The RTR is on summer break and for the first time in his life since beginning school at the age of three, he’s home alone for nearly the entire 10 weeks. No camp, no classes, no arranged visits with relatives, and absolutely no agenda. Since I’ve been back to work for a couple of months now, he’s here each day most likely lost in a world that is unique to him — one more and more filled with what it appears to be his choice of direction in life. He draws and paints, develops fierce mechanical robot images and plays interactive video games at his computer. He wants to study game design.
I’d like to say that the past few years that I’ve been at home, I’ve had a positive influence on his quiet life, and at this point hope that whatever did come from our time together — more than we’ve spent together in his life — is far more lasting than what I’d originally intended: to keep an eye and ear out for him with respect to school and responsibility in general.
Yes, I actually said that. But I’ve learned quite a bit with this youngest of mine, and although we’re quite a long way from finding out whether he’s truly the strongest of us all, or whether he’s the absent-minded gentle boy I’ve always thought him to be, I suspect he’s a little of both, and we’ve barely a year left to send him on his way to find out for himself.
We’ve had little time or money for an elaborate vacation this year, and so we seized the opportunity to fly to San Francisco to tour the school he wants to attend. The plan was to spend a day in the city, take the tour the next morning, and then rent a car and drive up to Mendocino, a town I’ve wanted to visit forever.
Outside of my coming down with the strangest flu of sorts and being completely out for the count for two solid days, we made it to San Francisco just fine. I wouldn’t have missed the tour of this school for anything because I honestly have many hopes attached to it like I suppose most parents are inclined to, even if the circumstances surrounding that desire aren’t the best.
When the RTR was a freshman or sophomore, a visitor came to speak at his art class and the person made such an impression that the RTR made an effort to tell me about it without my routine inquiry about his day. I’ll never forget listening to him tell me about it because the focus of his interest was that he only needed a high school diploma to get in. No SAT scores. No AP credit. Just. Graduate.
It has been quite the journey since that day, and we’ve watched him do quite well in all of his classes each Fall semester, and then fall completely apart in the Spring.
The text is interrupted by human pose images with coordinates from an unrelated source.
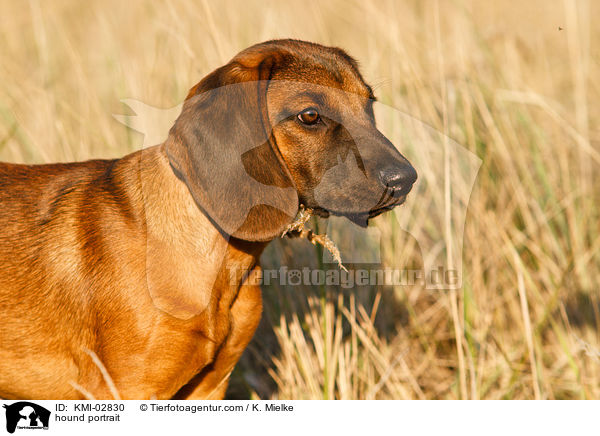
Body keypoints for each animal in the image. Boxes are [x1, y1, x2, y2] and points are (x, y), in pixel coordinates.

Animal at [0, 39, 418, 400]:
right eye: (310, 116)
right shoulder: (124, 389)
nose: (405, 180)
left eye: (369, 105)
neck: (221, 263)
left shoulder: (211, 386)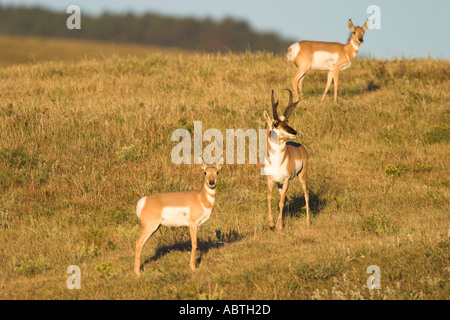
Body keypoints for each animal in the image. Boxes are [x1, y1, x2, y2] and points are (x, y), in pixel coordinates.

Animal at [264, 89, 310, 230]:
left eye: (287, 121)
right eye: (276, 123)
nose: (294, 132)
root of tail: (302, 147)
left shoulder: (286, 181)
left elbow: (280, 202)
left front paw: (279, 226)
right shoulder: (270, 180)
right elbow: (270, 199)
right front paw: (271, 224)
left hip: (302, 176)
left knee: (306, 193)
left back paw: (308, 221)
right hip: (279, 184)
We’ve planned with him, discussed options for Plan B or C when Plan A clearly wasn’t working, we’ve tried to motivate and outright bribed him. We’ve threatened with images of our version of the real world although we weren’t completely convinced we wanted to be the part of that option we might have to be.
Deciding to save my breath and his ears this year has been a definite giving in. Yet again, I’ve caved to the strength of the passive genes my boys all clearly have. It’s amazing. But the school was amazing, and while on that tour, I found myself envious, pushing away the what ifs and if onlys that kept rising up in me. It’s an urban campus with buildings spread out all over the city with a timed shuttle that carries students to and from their classes and dorms. I watched as a student here and there walked by, laptop bags slung over shoulders, ears wired to iPods, Starbucks in hand. I imagined my son there and saw him fitting in at least from an external appearance — minus the coffee.
The million dollar question — no, make that almost $30,000 since that’s what will come out of our pockets to pay for this each year — is whether being in that environment where he won’t have to deal with calculus, or arcane subjects that aren’t directly related to his focus of study, where he’ll be able to take studio classes right away instead of having to wait until general ed requirements are satisfied will help him understand that life requires us all to complete basic tasks we don’t necessarily want to, nor enjoy. That sometimes, they are painfully challenging, but we have to do them anyway. That in spite of our angst, we often grow the most and admit to learning the best from those lessons that seem only to be hurdles in our path. Like parenthood at times. Like being the parent of children who quietly meander in a direction only they seem to understand at a pace that I swear is intended to make me crazy.
I’m convinced now that I’m down to my last year and facing empty nest syndrome square in the face, that I’m the one who has learned the most. I’ve learned that if I had it to do all over again, very few things would change. But I would wonder about the strangeness of life’s plan and our response to it. To whom it carries along and to those it mystifies.
I will also hold my breath this last year and continue to wonder why, why, why, why if all he needed was a high school diploma to get into that art school, he would seemingly intentionally fail a semester of English. He told me he just didn’t do the work. That he waited, and then it was too late.
Yes, life’s like that. It’s like that all the time.